Сир Донтон сказал, что эта сетка волшебная и поможет ей вернуться домой. Сказал, чтобы она непременно надела ее на свадебный пир. Ее серебряные нити туго обвивали руку Сансы, и большой палец рассеянно поглаживал ямку на месте камня. Санса не хотела этого делать, но пальцы словно не принадлежали ей. Большой палец тянуло к ямке, как тянет язык к дыре на месте недостающего зуба. «В чем оно, это волшебство?» Умер король, жестокий король, который тысячу лет назад был ее прекрасным принцем. Если Донтос солгал о сетке, то, быть может, он лгал и обо всем остальном. «Что, если он никогда не придет? Что, если нет ни корабля в заливе, ни лодки на реке?» Что будет с ней тогда?
Но тут раздался тихий шорох листьев, и Санса затолкала серебряную сетку в карман плаща.
– Кто там? – окликнула она. В богороще было темно, и колокола провожали Джоффа в могилу.
– Это я. – Он вышел из-за деревьев, покачиваясь во хмелю, как всегда, и уцепился за ее руку, чтобы не упасть. – Я пришел, дорогая Джонквиль. Не бойтесь, ваш Флориан с вами.

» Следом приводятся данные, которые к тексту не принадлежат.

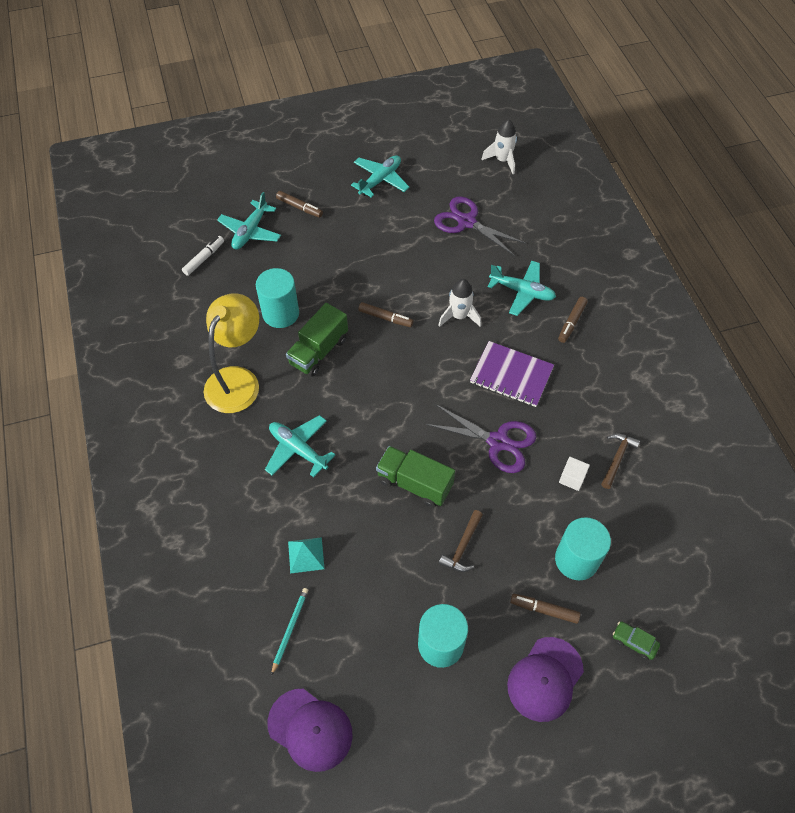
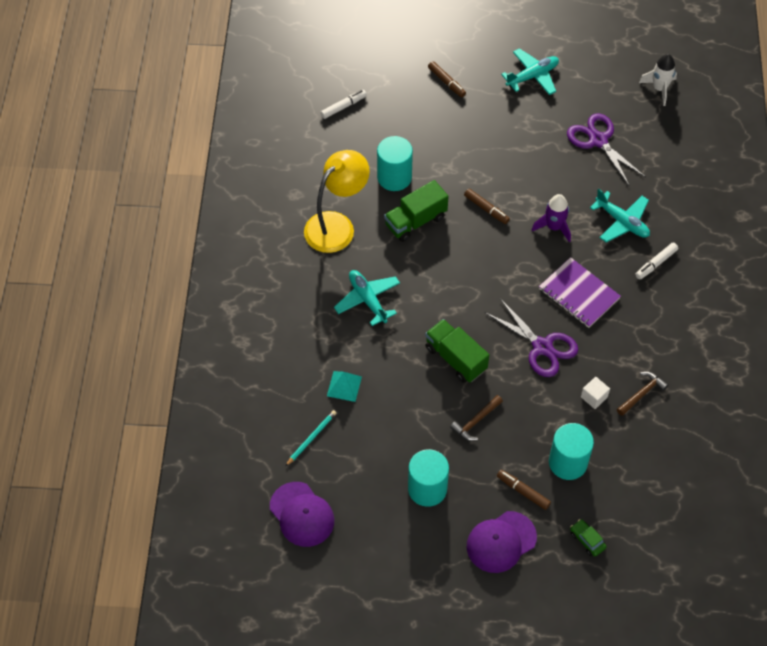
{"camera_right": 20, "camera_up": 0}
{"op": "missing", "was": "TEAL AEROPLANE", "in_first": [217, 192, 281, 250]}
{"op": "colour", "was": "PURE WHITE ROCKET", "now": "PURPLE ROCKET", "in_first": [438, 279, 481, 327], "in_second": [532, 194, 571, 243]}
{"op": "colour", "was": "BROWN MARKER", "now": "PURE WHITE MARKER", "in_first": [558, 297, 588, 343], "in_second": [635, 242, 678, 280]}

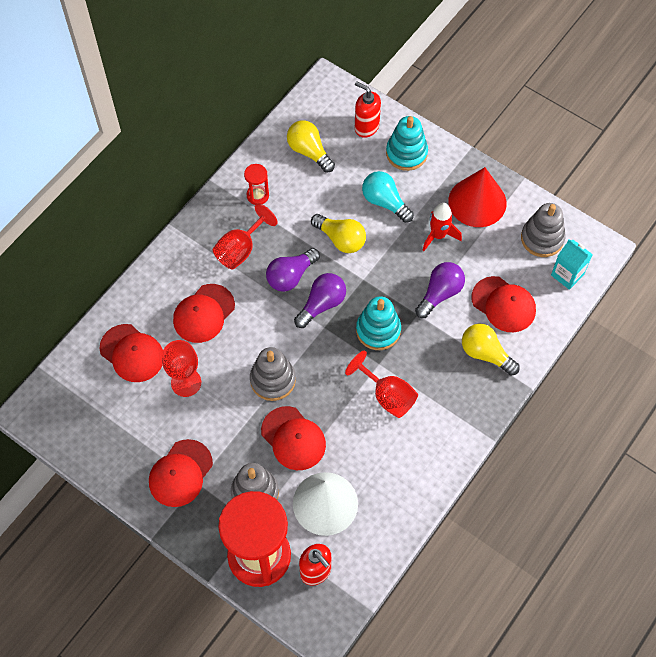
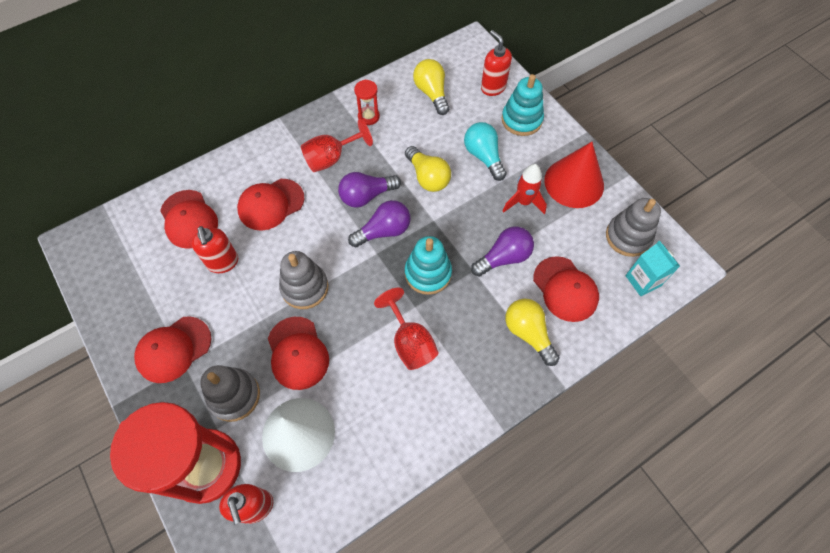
{"camera_right": 20, "camera_up": 0}
{"op": "exchanged", "was": "SCARLET WINE GLASS", "now": "SCARLET PUMP BOTTLE", "in_first": [162, 340, 201, 397], "in_second": [191, 226, 238, 273]}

Санса отстранилась от него.
– Вы сказали, что я должна надеть сетку для волос. Серебряную сетку с… что там были за камни?
– Аметисты. Черные асшайские аметисты, миледи.
– Но это не аметисты. Ведь так? Так? Вы мне лгали.
– Нет, – упорствовал он. – Черные аметисты. Они волшебные.
– Волшебные, потому что могут убивать?
– Тише, миледи, тише. Никто никого не убил. Он подавился пирогом с голубями, – хохотнул Донтос. – Славным вкусным пирогом. Серебро и камни, ничего больше – серебро, камни и волшебство.
Колокола звонили, и ветер издавал такие же звуки, как он, когда пытался глотнуть воздуха.
– Это вы его отравили. Вы взяли камень у меня из волос…
– Тише! Вы погубите нас обоих. Я ничего не делал. Пойдемте, нам надо уходить, вас уже ищут. Ваш муж взят под стражу.
– Тирион… – ужаснулась она.
– Ну да – разве у вас есть другой муж? Она думает, что это сделал Бес. – Донтос потянул Сансу за собой. – Сюда, быстрее – и ничего не бойтесь.